Asking the 500 Year Question
An all too often question asked in job interviews, in goal worksheets, and even over pints is: “What is your five year or ten year plan?" I’ve never been able to respond with much more than vague notions of grandeur that make me sound far more ambitious than I intend. What keeps digging into my daily wanderings is Mako Fujimura’s “Five Hundred Year Questions” and wondering what choices am I making with a 500 year perspective?
What ideas, what art, what vision affects humanity for over five hundred years?
Fujimura juxtaposes the 500-year question with Andy Warhol’s “15 minutes” perspective on humanity. "What is the five hundred year question? Well, it’s a historical look at the reality of our cultures, and asking what ideas, what art, what vision affects humanity for over five hundred years", writes Fujimura. A poignant distinction since Warhol was speaking to the Boomer generation that grew into one of the more selfish and consumptive generations America has ever seen with very little thought to legacy.
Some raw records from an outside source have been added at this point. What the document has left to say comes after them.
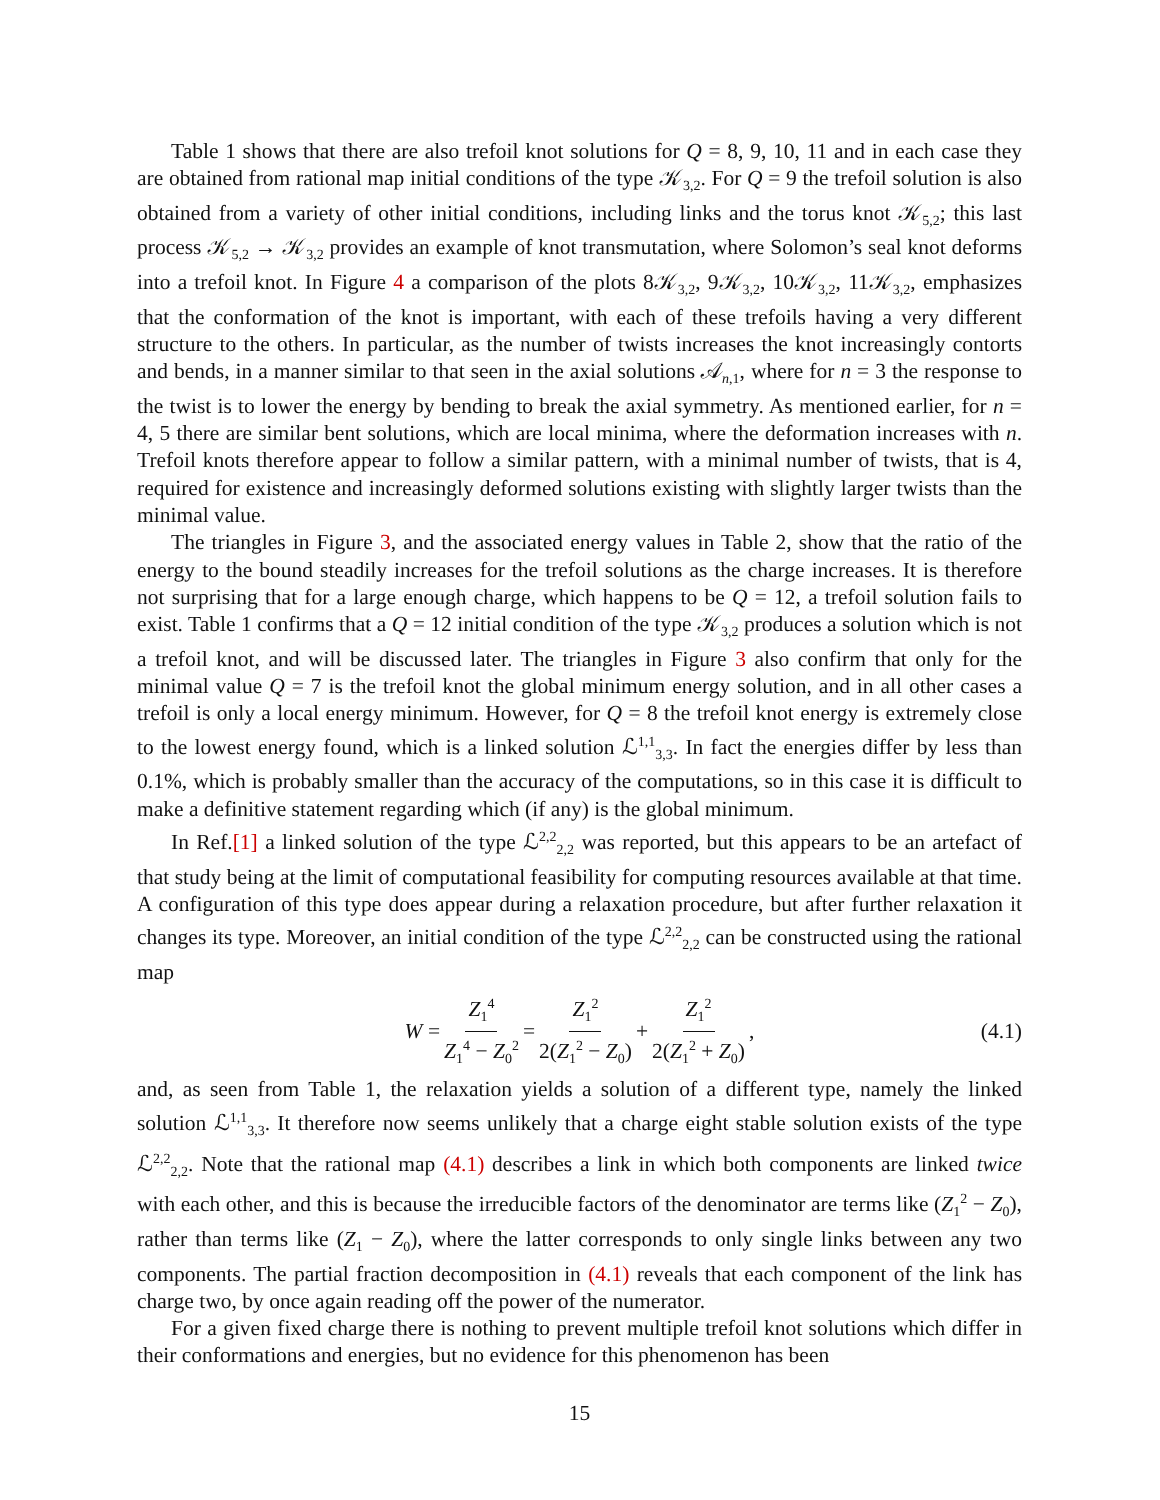Table 1 shows that there are also trefoil knot solutions for Q = 8, 9, 10, 11 and in each case they are obtained from rational map initial conditions of the type 𝒦<sub>3,2</sub>. For Q = 9 the trefoil solution is also obtained from a variety of other initial conditions, including links and the torus knot 𝒦<sub>5,2</sub>; this last process 𝒦<sub>5,2</sub> → 𝒦<sub>3,2</sub> provides an example of knot transmutation, where Solomon’s seal knot deforms into a trefoil knot. In Figure 4 a comparison of the plots 8𝒦<sub>3,2</sub>, 9𝒦<sub>3,2</sub>, 10𝒦<sub>3,2</sub>, 11𝒦<sub>3,2</sub>, emphasizes that the conformation of the knot is important, with each of these trefoils having a very different structure to the others. In particular, as the number of twists increases the knot increasingly contorts and bends, in a manner similar to that seen in the axial solutions 𝒜<sub>n,1</sub>, where for n = 3 the response to the twist is to lower the energy by bending to break the axial symmetry. As mentioned earlier, for n = 4, 5 there are similar bent solutions, which are local minima, where the deformation increases with n. Trefoil knots therefore appear to follow a similar pattern, with a minimal number of twists, that is 4, required for existence and increasingly deformed solutions existing with slightly larger twists than the minimal value.
The triangles in Figure 3, and the associated energy values in Table 2, show that the ratio of the energy to the bound steadily increases for the trefoil solutions as the charge increases. It is therefore not surprising that for a large enough charge, which happens to be Q = 12, a trefoil solution fails to exist. Table 1 confirms that a Q = 12 initial condition of the type 𝒦<sub>3,2</sub> produces a solution which is not a trefoil knot, and will be discussed later. The triangles in Figure 3 also confirm that only for the minimal value Q = 7 is the trefoil knot the global minimum energy solution, and in all other cases a trefoil is only a local energy minimum. However, for Q = 8 the trefoil knot energy is extremely close to the lowest energy found, which is a linked solution ℒ<sup>1,1</sup><sub>3,3</sub>. In fact the energies differ by less than 0.1%, which is probably smaller than the accuracy of the computations, so in this case it is difficult to make a definitive statement regarding which (if any) is the global minimum.
In Ref.[1] a linked solution of the type ℒ<sup>2,2</sup><sub>2,2</sub> was reported, but this appears to be an artefact of that study being at the limit of computational feasibility for computing resources available at that time. A configuration of this type does appear during a relaxation procedure, but after further relaxation it changes its type. Moreover, an initial condition of the type ℒ<sup>2,2</sup><sub>2,2</sub> can be constructed using the rational map
W = Z<sub>1</sub><sup>4</sup> Z<sub>1</sub><sup>4</sup> − Z<sub>0</sub><sup>2</sup> = Z<sub>1</sub><sup>2</sup> 2(Z<sub>1</sub><sup>2</sup> − Z<sub>0</sub>) + Z<sub>1</sub><sup>2</sup> 2(Z<sub>1</sub><sup>2</sup> + Z<sub>0</sub>), (4.1)
and, as seen from Table 1, the relaxation yields a solution of a different type, namely the linked solution ℒ<sup>1,1</sup><sub>3,3</sub>. It therefore now seems unlikely that a charge eight stable solution exists of the type ℒ<sup>2,2</sup><sub>2,2</sub>. Note that the rational map (4.1) describes a link in which both components are linked twice with each other, and this is because the irreducible factors of the denominator are terms like (Z<sub>1</sub><sup>2</sup> − Z<sub>0</sub>), rather than terms like (Z<sub>1</sub> − Z<sub>0</sub>), where the latter corresponds to only single links between any two components. The partial fraction decomposition in (4.1) reveals that each component of the link has charge two, by once again reading off the power of the numerator.
For a given fixed charge there is nothing to prevent multiple trefoil knot solutions which differ in their conformations and energies, but no evidence for this phenomenon has been
15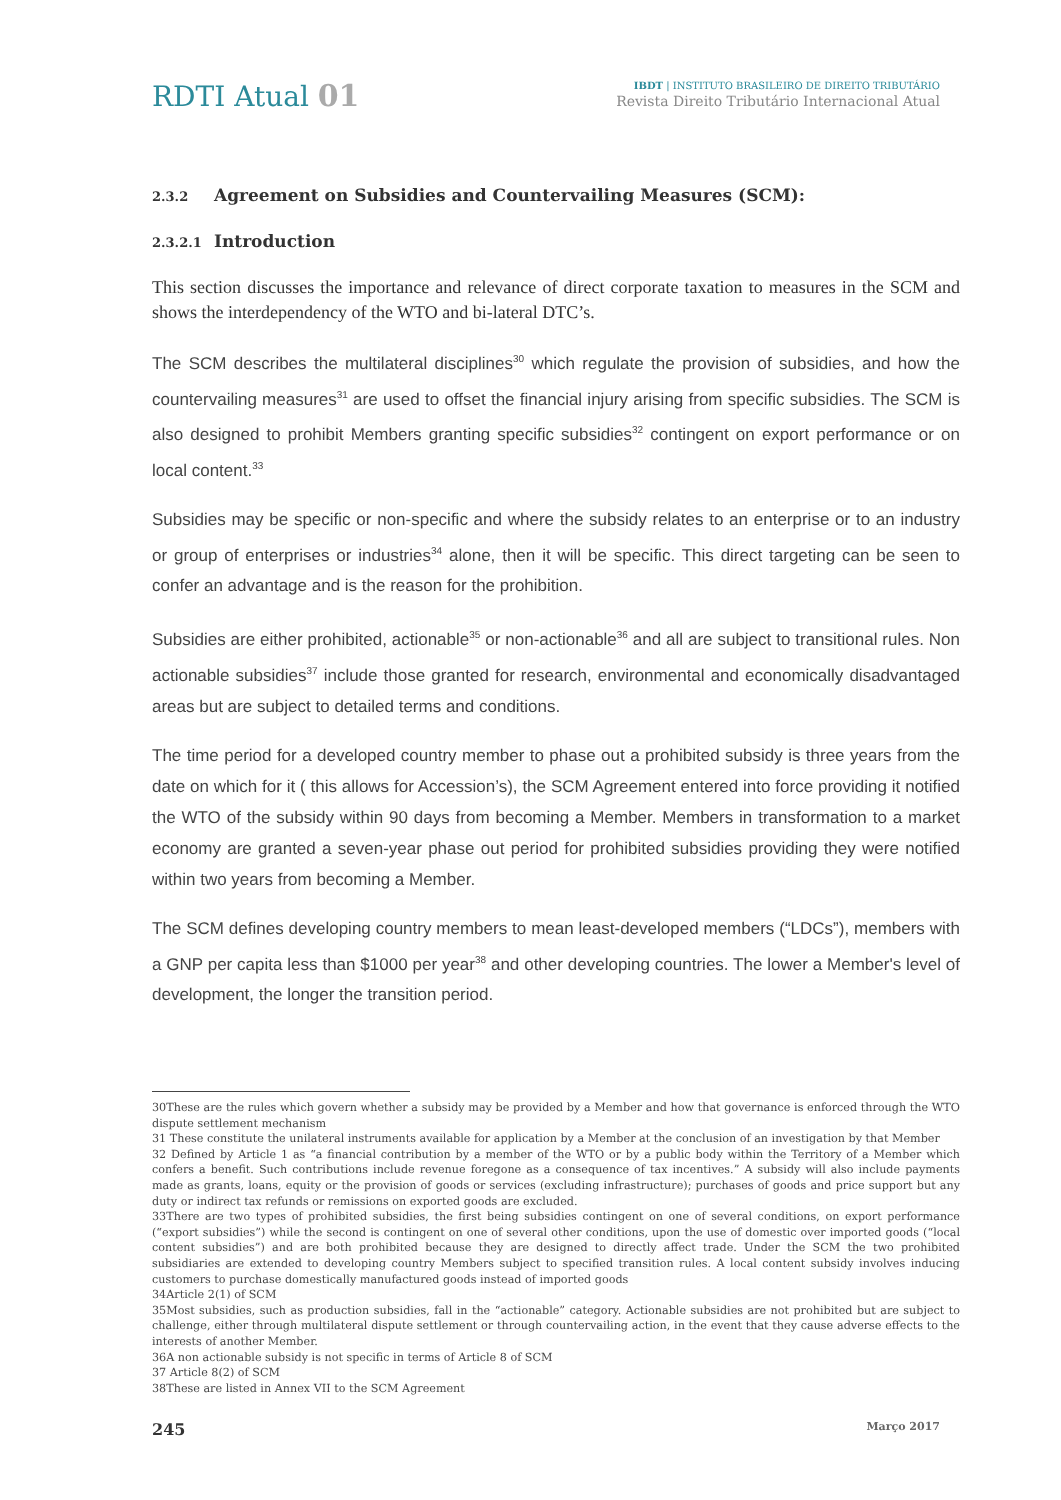RDTI Atual 01
IBDT | INSTITUTO BRASILEIRO DE DIREITO TRIBUTÁRIO
Revista Direito Tributário Internacional Atual
2.3.2 Agreement on Subsidies and Countervailing Measures (SCM):
2.3.2.1 Introduction
This section discusses the importance and relevance of direct corporate taxation to measures in the SCM and shows the interdependency of the WTO and bi-lateral DTC’s.
The SCM describes the multilateral disciplines<sup>30</sup> which regulate the provision of subsidies, and how the countervailing measures<sup>31</sup> are used to offset the financial injury arising from specific subsidies. The SCM is also designed to prohibit Members granting specific subsidies<sup>32</sup> contingent on export performance or on local content.<sup>33</sup>
Subsidies may be specific or non-specific and where the subsidy relates to an enterprise or to an industry or group of enterprises or industries<sup>34</sup> alone, then it will be specific. This direct targeting can be seen to confer an advantage and is the reason for the prohibition.
Subsidies are either prohibited, actionable<sup>35</sup> or non-actionable<sup>36</sup> and all are subject to transitional rules. Non actionable subsidies<sup>37</sup> include those granted for research, environmental and economically disadvantaged areas but are subject to detailed terms and conditions.
The time period for a developed country member to phase out a prohibited subsidy is three years from the date on which for it ( this allows for Accession’s), the SCM Agreement entered into force providing it notified the WTO of the subsidy within 90 days from becoming a Member. Members in transformation to a market economy are granted a seven-year phase out period for prohibited subsidies providing they were notified within two years from becoming a Member.
The SCM defines developing country members to mean least-developed members (“LDCs”), members with a GNP per capita less than $1000 per year<sup>38</sup> and other developing countries. The lower a Member's level of development, the longer the transition period.
30These are the rules which govern whether a subsidy may be provided by a Member and how that governance is enforced through the WTO dispute settlement mechanism
31 These constitute the unilateral instruments available for application by a Member at the conclusion of an investigation by that Member
32 Defined by Article 1 as “a financial contribution by a member of the WTO or by a public body within the Territory of a Member which confers a benefit. Such contributions include revenue foregone as a consequence of tax incentives.” A subsidy will also include payments made as grants, loans, equity or the provision of goods or services (excluding infrastructure); purchases of goods and price support but any duty or indirect tax refunds or remissions on exported goods are excluded.
33There are two types of prohibited subsidies, the first being subsidies contingent on one of several conditions, on export performance (“export subsidies”) while the second is contingent on one of several other conditions, upon the use of domestic over imported goods (“local content subsidies”) and are both prohibited because they are designed to directly affect trade. Under the SCM the two prohibited subsidiaries are extended to developing country Members subject to specified transition rules. A local content subsidy involves inducing customers to purchase domestically manufactured goods instead of imported goods
34Article 2(1) of SCM
35Most subsidies, such as production subsidies, fall in the “actionable” category. Actionable subsidies are not prohibited but are subject to challenge, either through multilateral dispute settlement or through countervailing action, in the event that they cause adverse effects to the interests of another Member.
36A non actionable subsidy is not specific in terms of Article 8 of SCM
37 Article 8(2) of SCM
38These are listed in Annex VII to the SCM Agreement
245 Março 2017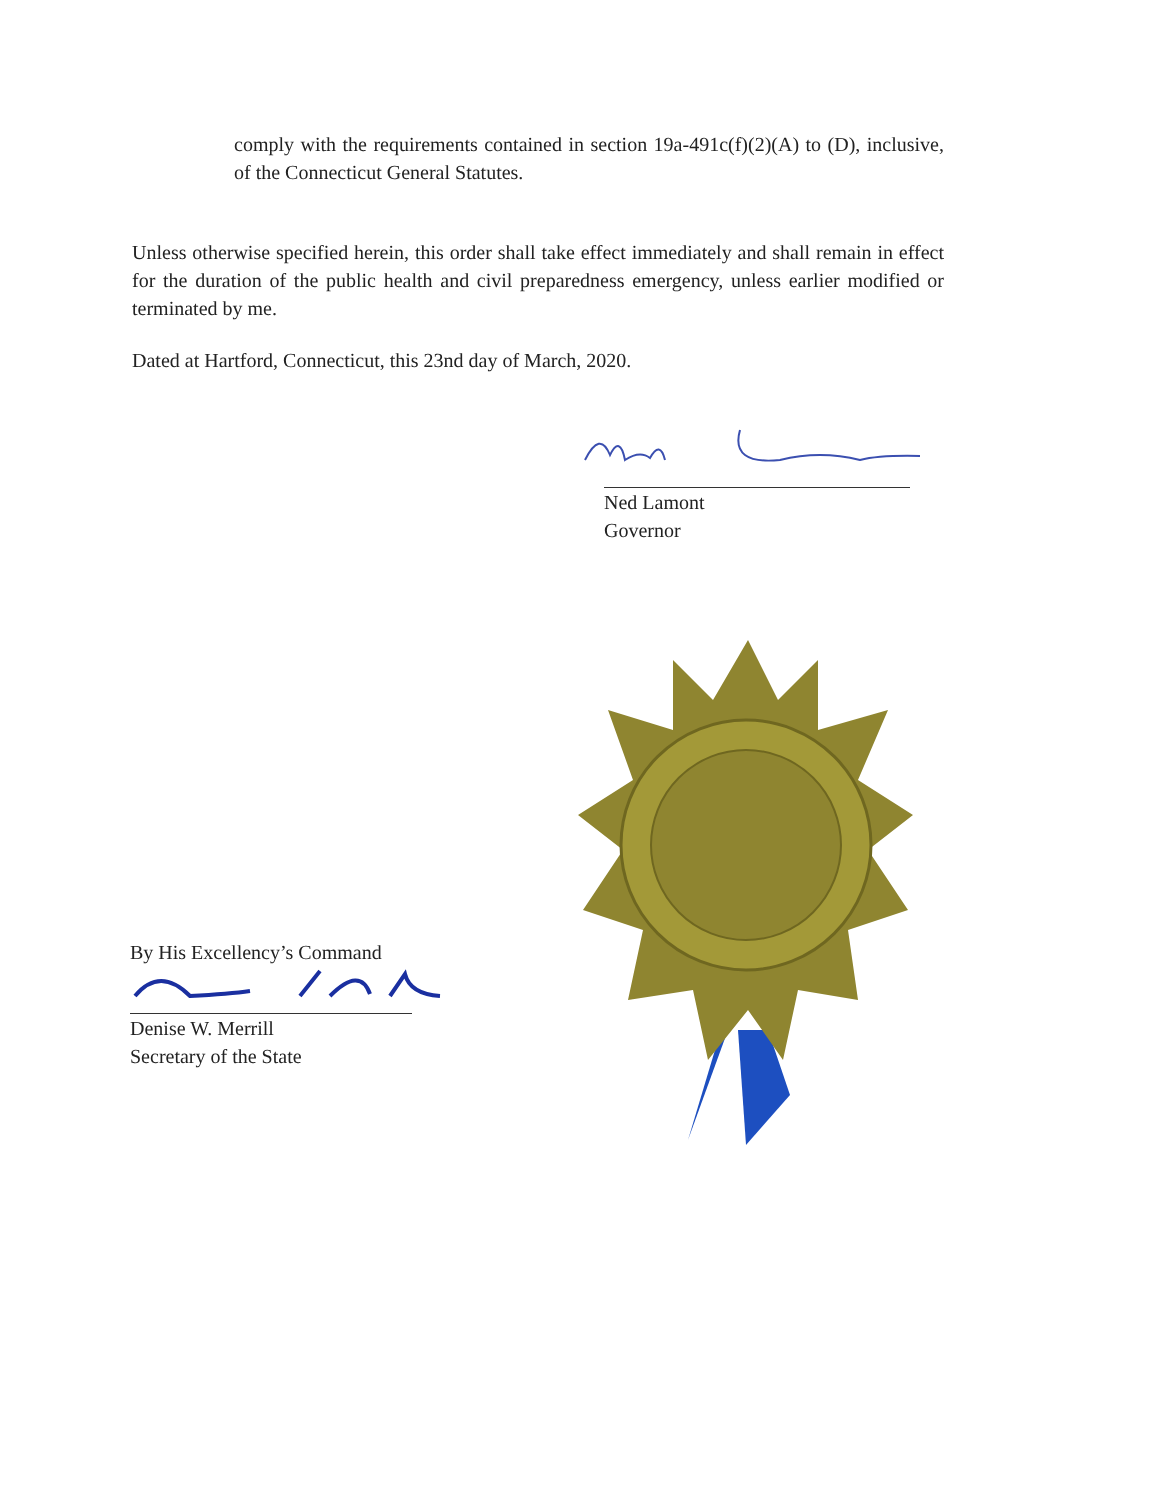comply with the requirements contained in section 19a-491c(f)(2)(A) to (D), inclusive, of the Connecticut General Statutes.
Unless otherwise specified herein, this order shall take effect immediately and shall remain in effect for the duration of the public health and civil preparedness emergency, unless earlier modified or terminated by me.
Dated at Hartford, Connecticut, this 23nd day of March, 2020.
Ned Lamont
Governor
By His Excellency’s Command
Denise W. Merrill
Secretary of the State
This is a people who took Warhol’s 15 minutes and created the television genre we now call “reality” television; a celebration of the mundane, depraved or the hyper-dramatic, and none of which is ultimately based in the Real. It has such a short life-span that by its nature no one will be talking about it next year, much less 500 years from now.
What if the question we are asking is: “What is your 500-year plan?” What are you doing so that it might be felt 500 years from now? How are you living so a generation half a millennium away will benefit? What would a company look like that takes this approach, especially when it comes to the hiring process? How would friends interact differently? How would communities create space, use resources, educate and listen if they had a 500-year horizon? As Fujimura says, "We stagger because we have lost even our ability to ask that question",
Will I take what I can get or create what I can give?
Ultimately, though, it comes down to the face I see each morning through the half raised eyes, and sleep encrusted waking reflected back in the mirror. How am I going to live today with a bigger perspective, a longer view? Will I take what I can get or create what I can give? Will I love more deeply and hold more loosely, thus, seeding grace in my relationships and creating less space for bitterness and resentment to grow?
Five hundred years is a long span, especially when, if I am not taken out by some freak accident or cancer, I may only live eighty of those five hundred. But instead of just carpe-ing my diem, maybe that kind of distance can shape a more generous diem. I don’t have to figure it all out, get as much as possible, achieve it all before the sun falls. And so, I open the landscape for things that might have longevity in my being present to them now.
What do 500 years look like for you? How would you create differently if you approached your work in these terms? How would the culture around you bob and weave differently with that longer-view?